Requirement A: Rewrite the listing from the line containing "How many segments does this pie chart have?" through the end of the listing, replacing "segments" with "slices" and leaving everything else unchanged. Omit the pictures from your answer.

Yes, 2016 has been quite stressful in many ways (I’ve been in Britain for long enough to master the art of the understatement), but this post isn’t about any of the awful stuff this year. All I’ll say about 2016 in that regard is that I hope it has made many millions more politically aware and active; I hope it has encouraged people to donate to charity and volunteer; I hope it has made the people previously sitting on the fence realise that inaction and turning the blind eye are the real enablers of terrible things in this world.
It has been an ‘interesting’ year for me. Interesting, because in-between the stress, it has also been one of the best years of my entire life, and certainly one of the most memorable.
My column in Perfumer & Flavorist magazine kicked off and has been running every month since this May – and due to it, I’ve had the incredible opportunity to meet really interesting and colourful people with so many stories to tell that this alone would have made 2016 one of the most fulfilling yet. It’s been a privilege to be able to peek behind the scenes at companies like Givaudan and Firmenich; to meet Luca Turin and spend time talking to indie perfumers, evaluators and chemists; educators and marketers.
It was also the year of our biggest perfume tour yet and our group of perfume friends spent a wonderful day out visiting London perfumeries and enjoying an afternoon tea with a champagne twist.
In May, Nick Gilbert, a long-term fragrance friend and I got together to start a playful YouTube channel, Love to Smell. The first few episodes were a little wobbly on the production values (it took us a few tries to learn how to look at the camera and put on captions…), and our channel has been gaining a steady following of a few hundred people over the last six months. It absolutely makes my day when someone tells us they’ve watched and laughed along with us, so thank you to all of our viewers – and hope to see you in 2017!
My favourite moments from the shoots are too many to count, but I don’t think I’ve ever laughed as much as when we were filming the Halloween episode – and being able to invite other perfume pals in as guests for our Christmas special was a special treat that we’re sure to repeat. Of course we were also asked to appear on a bonkers new game show on ITV, so we got to be on real telly as well. We may or may not have given the world one its derpiest TV moments as a result.
Nick and I had been talking about starting a business together anyway – we thought maybe in a year or two, but as life often has a way of doing, events unfolded in such a way that we had to grab the opportunities as they presented themselves and adapt. So while we’d already been working on a few projects together as freelancers, we also found that we were being approached by some of the same clients, and eventually it just made sense to start Olfiction. We’ve had a busy diary ever since and as a result of the kinds of clients and projects we’ve been working on, I am now spending the majority of my working time as a perfumer – something that I didn’t expect to happen so soon with our own business. Nick being an evaluator on top of his skills as a trainer and marketer makes our partnership extra special for me; I am very grateful to know him and to have an ‘extension to my nose’. I trust his opinion on fragrance like nobody else’s.

Entries shown:
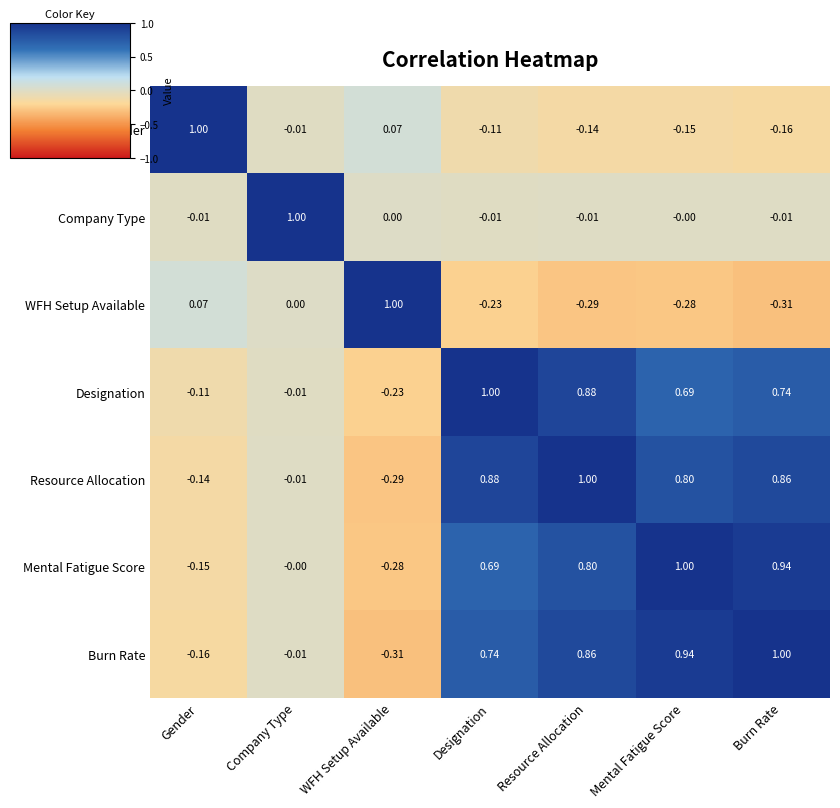

At which label does Designation reach its peak?

Designation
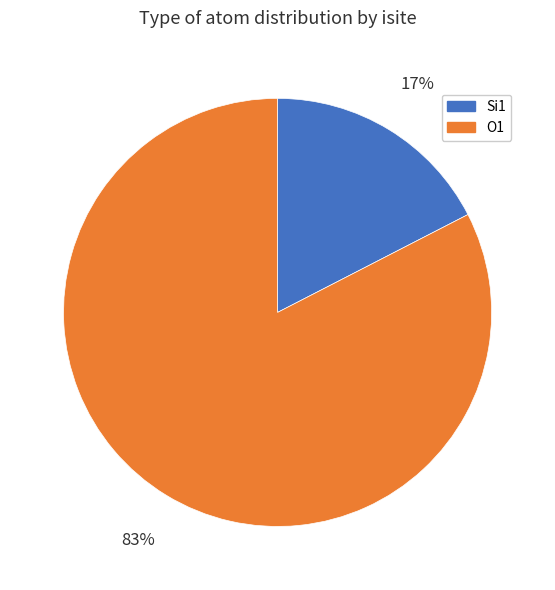

How many segments does this pie chart have?

2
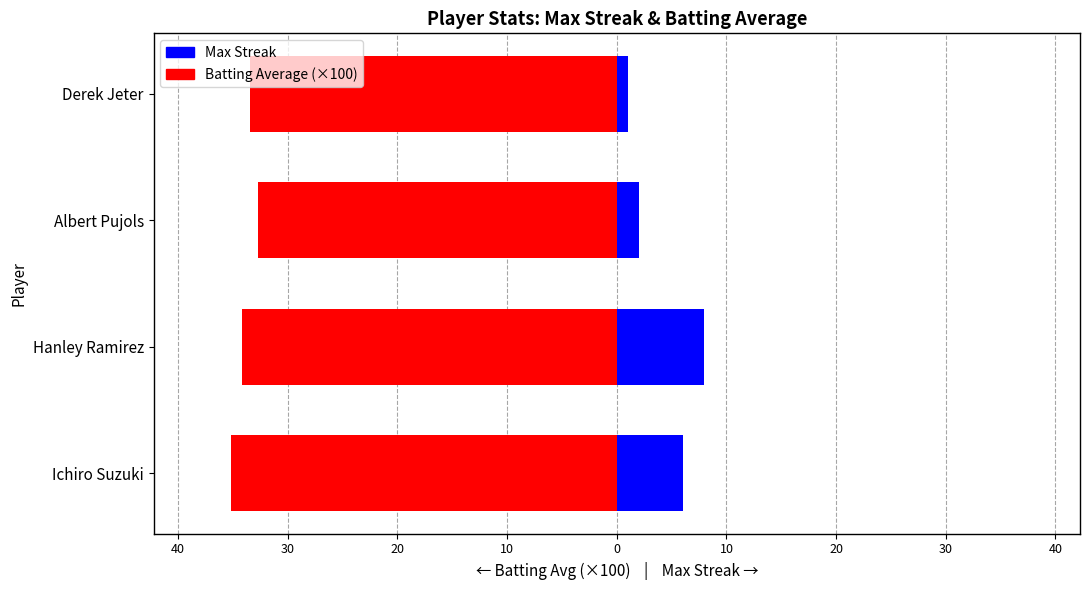

How many bars are there in each group?

2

Requirement B: From the year-in-review post, return everything from "My column in" down to "a champagne twist." word for word.

Response area A:
How many slices does this pie chart have?

2

How many bars are there in each group?

2

Response area B:
My column in Perfumer & Flavorist magazine kicked off and has been running every month since this May – and due to it, I’ve had the incredible opportunity to meet really interesting and colourful people with so many stories to tell that this alone would have made 2016 one of the most fulfilling yet. It’s been a privilege to be able to peek behind the scenes at companies like Givaudan and Firmenich; to meet Luca Turin and spend time talking to indie perfumers, evaluators and chemists; educators and marketers.
It was also the year of our biggest perfume tour yet and our group of perfume friends spent a wonderful day out visiting London perfumeries and enjoying an afternoon tea with a champagne twist.